My question was meant from a purely theoretical perspective about the moment of the switching on.
So if speaking about the EM from a field perspective , the field still doesn't come up all at once rather it travels with close to c in the medium (copper wire let's say)

Ok tell me is it even possible to answer my question in the way I made it?

For a DC signal, the 'photon energy' is zero so there are an infinite (??) number of them - or quanta. I guess that's a good reason for not using them in an explanation.

 

[f95toli]

But still my question applies , I just really wanted to know what do we say when DC is being switched no matter what the frequency , it could be just one switch like switching something on , in the moment of the switch turning on in a simple dc circuit there must be a sudden change

If you are turning something on (or off) it is no longer DC. At the moment you turn it on, you are generating a waveform which -in theory- is a step function. Now, if you look at the spectra of such a function you'll find that it extends up to infiniti; i.e. it is very much an AC problem.

Now, in real life there is no such thing as a step function; but if you want to turn something on quckly (fast risetime) you still need a large BW (rule-of-thumb: 3*1/risetime) or the "turn on time" will increase. This is why you need RF circuitry for fast digital electronics even though 1 and 0 are represented by "on" and "off".

My point is: even from a conventional EM point of view this is an AC problem.

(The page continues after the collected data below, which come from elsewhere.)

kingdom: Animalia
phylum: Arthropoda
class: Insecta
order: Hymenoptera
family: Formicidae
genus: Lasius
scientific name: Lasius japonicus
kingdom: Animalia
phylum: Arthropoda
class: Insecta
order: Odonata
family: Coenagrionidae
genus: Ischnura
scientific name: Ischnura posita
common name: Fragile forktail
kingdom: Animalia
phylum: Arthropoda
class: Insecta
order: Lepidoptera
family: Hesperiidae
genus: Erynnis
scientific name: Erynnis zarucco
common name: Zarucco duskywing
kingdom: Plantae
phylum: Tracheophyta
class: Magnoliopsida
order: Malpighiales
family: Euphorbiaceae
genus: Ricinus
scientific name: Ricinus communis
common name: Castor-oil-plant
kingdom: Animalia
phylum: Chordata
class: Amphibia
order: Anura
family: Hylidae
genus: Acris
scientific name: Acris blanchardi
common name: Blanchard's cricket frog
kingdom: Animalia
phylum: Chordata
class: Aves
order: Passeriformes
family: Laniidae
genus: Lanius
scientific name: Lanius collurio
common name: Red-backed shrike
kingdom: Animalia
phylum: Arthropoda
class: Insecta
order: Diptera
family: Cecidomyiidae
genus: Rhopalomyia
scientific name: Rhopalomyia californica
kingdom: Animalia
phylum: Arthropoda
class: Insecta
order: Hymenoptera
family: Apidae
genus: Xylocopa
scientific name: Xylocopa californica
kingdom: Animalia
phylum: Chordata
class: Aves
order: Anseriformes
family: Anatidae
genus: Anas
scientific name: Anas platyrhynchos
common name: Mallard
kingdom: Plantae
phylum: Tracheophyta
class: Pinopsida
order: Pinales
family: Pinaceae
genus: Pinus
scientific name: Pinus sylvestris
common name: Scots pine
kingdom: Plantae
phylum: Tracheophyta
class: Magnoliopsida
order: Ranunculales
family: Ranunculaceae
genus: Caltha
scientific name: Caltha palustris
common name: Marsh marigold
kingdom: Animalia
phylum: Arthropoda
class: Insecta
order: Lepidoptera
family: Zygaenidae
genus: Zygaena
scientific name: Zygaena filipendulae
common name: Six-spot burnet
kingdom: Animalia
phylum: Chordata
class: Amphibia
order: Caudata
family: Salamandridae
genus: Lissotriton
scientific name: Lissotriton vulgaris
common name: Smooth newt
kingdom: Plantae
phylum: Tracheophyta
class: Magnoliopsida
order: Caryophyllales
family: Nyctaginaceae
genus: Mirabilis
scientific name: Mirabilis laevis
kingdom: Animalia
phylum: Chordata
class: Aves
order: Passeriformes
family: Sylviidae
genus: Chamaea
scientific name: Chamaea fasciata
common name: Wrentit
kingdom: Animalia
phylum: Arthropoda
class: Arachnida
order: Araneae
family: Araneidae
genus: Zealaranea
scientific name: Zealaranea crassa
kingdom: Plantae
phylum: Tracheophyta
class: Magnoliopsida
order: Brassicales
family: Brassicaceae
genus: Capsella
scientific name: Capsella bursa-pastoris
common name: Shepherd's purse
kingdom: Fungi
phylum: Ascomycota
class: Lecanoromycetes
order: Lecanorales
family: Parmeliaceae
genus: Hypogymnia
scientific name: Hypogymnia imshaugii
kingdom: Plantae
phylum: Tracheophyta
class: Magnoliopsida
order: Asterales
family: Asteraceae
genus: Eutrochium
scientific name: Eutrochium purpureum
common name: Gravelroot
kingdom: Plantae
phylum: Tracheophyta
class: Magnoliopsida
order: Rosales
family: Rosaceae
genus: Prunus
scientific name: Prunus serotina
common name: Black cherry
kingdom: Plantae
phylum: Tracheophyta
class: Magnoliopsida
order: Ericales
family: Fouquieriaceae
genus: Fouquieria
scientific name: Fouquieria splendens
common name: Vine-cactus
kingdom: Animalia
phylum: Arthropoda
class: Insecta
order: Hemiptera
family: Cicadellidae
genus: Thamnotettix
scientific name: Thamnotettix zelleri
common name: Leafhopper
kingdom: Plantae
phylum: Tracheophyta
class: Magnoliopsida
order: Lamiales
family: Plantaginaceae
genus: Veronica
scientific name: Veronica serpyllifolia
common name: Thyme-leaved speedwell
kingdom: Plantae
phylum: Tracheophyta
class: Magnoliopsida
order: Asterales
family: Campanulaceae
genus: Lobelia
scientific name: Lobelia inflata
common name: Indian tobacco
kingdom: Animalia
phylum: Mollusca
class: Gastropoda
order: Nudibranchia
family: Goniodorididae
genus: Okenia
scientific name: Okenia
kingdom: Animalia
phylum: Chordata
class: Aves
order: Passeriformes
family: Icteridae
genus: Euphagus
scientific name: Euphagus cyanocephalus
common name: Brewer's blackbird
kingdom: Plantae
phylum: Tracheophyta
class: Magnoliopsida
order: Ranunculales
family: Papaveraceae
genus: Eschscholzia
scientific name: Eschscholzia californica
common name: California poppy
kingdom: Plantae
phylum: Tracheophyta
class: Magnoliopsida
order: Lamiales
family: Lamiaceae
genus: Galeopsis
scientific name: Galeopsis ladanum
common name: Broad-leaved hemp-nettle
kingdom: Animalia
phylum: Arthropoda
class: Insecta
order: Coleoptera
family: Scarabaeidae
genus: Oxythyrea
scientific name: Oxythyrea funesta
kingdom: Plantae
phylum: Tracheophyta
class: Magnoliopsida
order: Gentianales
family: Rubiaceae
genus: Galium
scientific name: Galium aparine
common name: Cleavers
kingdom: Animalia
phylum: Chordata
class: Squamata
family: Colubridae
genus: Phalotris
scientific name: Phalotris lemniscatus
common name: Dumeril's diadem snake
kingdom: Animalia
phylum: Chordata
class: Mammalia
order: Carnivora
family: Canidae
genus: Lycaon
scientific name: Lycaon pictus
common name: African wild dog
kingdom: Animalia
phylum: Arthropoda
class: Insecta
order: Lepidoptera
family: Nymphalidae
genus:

Hence, the usual explanation for AC transmission applies.

 

[Crazymechanic]

The heavyweight champs of PF just kicked in.Thanks now I am actually getting closer to where I thought the answer would be.
So basically it would be fair to assume that every DC circuit in the moment when it is turned on or off is an or resembles a AC half period , because you have the initial condition at zero potential which rises suddenly depending on the switch but still slower or faster there is a rise and why that rise is happening the DC current even though not polarity switching gets amplitude varying so would it be fair then to say that at the moment of switch on or off it resembles and AC and also has the things that belong to AC ?

I guess the answer should be yes because in the most basic underlying principle that's how smps power supplies work.